Data to process Block Start
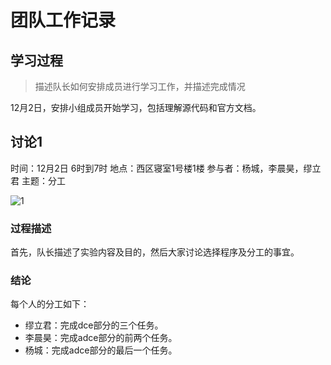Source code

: # 团队工作记录

## 学习过程

> 描述队长如何安排成员进行学习工作，并描述完成情况

12月2日，安排小组成员开始学习，包括理解源代码和官方文档。

## 讨论1

时间：12月2日 6时到7时
地点：西区寝室1号楼1楼
参与者：杨城，李晨昊，缪立君
主题：分工

![1](E:\Learn\Compiler_Principles\compiler_cminus\lab3-2\report\picture\1.jpg)

### 过程描述

首先，队长描述了实验内容及目的，然后大家讨论选择程序及分工的事宜。


### 结论

每个人的分工如下：

- 缪立君：完成dce部分的三个任务。
- 李晨昊：完成adce部分的前两个任务。
- 杨城：完成adce部分的最后一个任务。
Data to process Block End
§ Instructions to follow: Copy out, character for character, the part of the entries that opens with the line containing "- 缪立君：完成dce部分的三个任务。" and runs to the end of the entries.

§ Exercise output:
- 缪立君：完成dce部分的三个任务。
- 李晨昊：完成adce部分的前两个任务。
- 杨城：完成adce部分的最后一个任务。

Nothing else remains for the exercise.